▶ **Exercise directions**
Copy every line from the records below that carries the word "trail".

═══ Data supplied ═══

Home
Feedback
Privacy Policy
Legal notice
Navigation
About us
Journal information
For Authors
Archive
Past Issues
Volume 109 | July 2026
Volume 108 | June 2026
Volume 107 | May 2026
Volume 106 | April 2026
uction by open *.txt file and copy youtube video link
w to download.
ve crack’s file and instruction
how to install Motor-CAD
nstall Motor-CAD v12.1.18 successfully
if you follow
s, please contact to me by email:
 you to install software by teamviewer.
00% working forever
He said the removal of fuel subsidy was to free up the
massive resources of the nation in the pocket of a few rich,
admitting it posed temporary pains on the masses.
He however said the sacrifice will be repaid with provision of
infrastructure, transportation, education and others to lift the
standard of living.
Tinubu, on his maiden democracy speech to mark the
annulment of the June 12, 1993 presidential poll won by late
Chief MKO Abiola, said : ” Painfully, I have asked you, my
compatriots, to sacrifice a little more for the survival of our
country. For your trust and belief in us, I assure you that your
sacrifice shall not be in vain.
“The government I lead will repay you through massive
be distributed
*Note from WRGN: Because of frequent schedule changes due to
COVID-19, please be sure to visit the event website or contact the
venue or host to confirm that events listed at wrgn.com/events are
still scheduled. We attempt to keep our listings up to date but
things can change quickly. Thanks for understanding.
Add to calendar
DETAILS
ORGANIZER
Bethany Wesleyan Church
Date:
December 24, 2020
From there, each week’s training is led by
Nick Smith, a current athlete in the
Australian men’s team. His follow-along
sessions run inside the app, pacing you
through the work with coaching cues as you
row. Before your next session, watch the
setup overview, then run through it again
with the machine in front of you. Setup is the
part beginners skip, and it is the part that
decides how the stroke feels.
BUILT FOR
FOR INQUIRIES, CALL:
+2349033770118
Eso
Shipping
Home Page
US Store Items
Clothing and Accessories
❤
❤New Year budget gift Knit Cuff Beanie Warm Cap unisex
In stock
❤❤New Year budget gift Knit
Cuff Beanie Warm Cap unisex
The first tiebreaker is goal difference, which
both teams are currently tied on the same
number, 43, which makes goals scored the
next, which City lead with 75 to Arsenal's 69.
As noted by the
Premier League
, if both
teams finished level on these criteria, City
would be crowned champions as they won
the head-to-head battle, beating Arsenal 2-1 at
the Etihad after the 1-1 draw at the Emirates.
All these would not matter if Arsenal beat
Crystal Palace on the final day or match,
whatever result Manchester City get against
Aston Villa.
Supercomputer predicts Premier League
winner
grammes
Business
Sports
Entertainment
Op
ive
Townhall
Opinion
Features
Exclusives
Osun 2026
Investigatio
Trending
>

═══
═══ Data supplied ═══

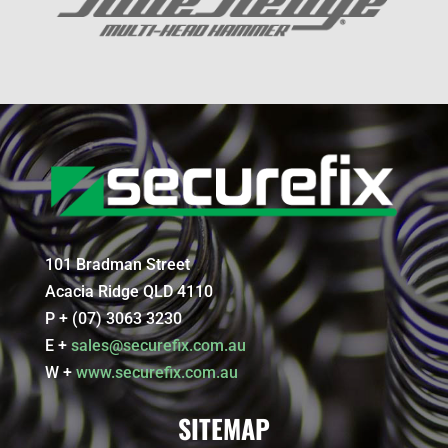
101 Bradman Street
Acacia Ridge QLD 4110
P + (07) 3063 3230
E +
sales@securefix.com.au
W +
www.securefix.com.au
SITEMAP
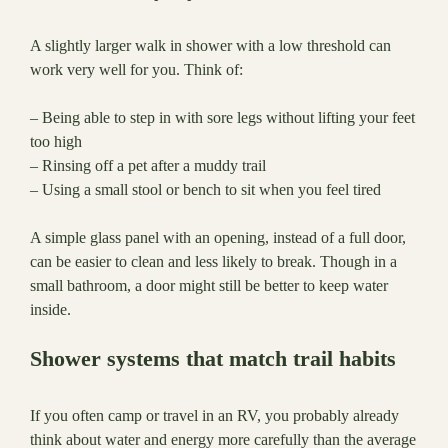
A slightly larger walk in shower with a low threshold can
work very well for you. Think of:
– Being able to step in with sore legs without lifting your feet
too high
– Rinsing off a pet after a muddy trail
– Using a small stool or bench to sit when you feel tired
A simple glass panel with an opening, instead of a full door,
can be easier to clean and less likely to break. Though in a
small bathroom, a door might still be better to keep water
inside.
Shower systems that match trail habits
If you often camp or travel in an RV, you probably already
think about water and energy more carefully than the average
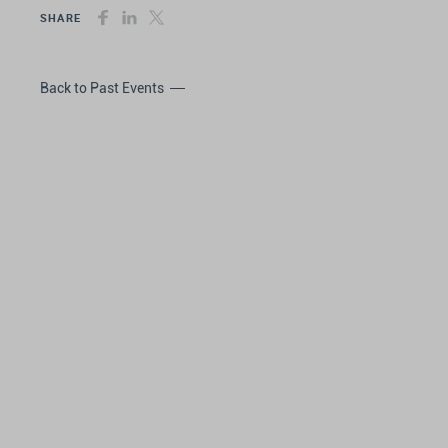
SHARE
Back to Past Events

═══

▶ **Answer area**
– Rinsing off a pet after a muddy trail
Shower systems that match trail habits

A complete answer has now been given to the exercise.